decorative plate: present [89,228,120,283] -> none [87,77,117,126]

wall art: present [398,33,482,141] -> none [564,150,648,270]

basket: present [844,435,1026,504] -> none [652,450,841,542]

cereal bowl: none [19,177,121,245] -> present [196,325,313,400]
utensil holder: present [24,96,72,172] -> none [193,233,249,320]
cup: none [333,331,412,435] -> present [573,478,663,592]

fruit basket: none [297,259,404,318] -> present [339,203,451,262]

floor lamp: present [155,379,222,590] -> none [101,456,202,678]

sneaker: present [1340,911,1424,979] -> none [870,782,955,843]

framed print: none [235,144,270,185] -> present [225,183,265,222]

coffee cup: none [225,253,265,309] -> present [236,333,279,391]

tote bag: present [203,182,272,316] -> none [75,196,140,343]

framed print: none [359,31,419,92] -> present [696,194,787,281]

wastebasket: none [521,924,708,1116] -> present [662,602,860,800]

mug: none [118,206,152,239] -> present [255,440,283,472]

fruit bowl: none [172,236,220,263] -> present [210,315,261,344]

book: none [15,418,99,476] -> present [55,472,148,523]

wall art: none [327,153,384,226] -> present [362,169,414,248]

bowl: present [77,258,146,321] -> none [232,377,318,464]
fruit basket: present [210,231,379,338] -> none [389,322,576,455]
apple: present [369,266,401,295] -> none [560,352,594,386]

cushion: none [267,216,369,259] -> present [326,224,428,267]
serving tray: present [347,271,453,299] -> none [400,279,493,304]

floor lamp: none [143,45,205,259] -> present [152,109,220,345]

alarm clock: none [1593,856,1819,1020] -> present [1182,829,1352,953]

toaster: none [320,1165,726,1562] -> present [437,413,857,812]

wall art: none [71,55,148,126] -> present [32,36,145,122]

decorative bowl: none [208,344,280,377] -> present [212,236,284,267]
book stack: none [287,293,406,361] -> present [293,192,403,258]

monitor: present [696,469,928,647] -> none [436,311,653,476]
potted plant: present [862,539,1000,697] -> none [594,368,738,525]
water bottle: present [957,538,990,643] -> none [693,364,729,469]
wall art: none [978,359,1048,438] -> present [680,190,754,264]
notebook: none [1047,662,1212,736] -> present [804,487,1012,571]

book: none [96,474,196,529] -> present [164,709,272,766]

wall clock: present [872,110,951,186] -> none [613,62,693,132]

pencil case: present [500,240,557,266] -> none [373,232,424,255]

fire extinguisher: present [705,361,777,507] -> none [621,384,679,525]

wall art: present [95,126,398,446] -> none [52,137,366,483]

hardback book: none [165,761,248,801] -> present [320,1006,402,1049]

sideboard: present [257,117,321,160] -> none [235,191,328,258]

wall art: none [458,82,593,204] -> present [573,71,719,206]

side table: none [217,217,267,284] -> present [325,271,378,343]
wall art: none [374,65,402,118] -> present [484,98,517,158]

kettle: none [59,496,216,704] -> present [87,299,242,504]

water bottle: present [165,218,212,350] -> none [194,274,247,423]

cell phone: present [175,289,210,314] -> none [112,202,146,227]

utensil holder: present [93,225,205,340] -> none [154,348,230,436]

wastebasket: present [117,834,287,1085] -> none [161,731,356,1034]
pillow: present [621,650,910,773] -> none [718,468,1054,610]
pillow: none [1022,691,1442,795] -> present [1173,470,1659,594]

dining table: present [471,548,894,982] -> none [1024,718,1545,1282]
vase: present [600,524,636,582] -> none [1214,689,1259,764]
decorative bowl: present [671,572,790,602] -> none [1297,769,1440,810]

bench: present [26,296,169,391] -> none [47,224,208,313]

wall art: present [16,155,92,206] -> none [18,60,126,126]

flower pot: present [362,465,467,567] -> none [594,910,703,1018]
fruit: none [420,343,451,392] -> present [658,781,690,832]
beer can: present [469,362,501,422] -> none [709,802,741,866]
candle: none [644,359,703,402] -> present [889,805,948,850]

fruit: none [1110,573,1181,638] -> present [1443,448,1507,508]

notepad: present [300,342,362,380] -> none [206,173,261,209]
▬▬▬
| What you will do |
Which lines of the records hold the string "lamp"? Copy each one.

| Written solution |
floor lamp: present [155,379,222,590] -> none [101,456,202,678]
floor lamp: none [143,45,205,259] -> present [152,109,220,345]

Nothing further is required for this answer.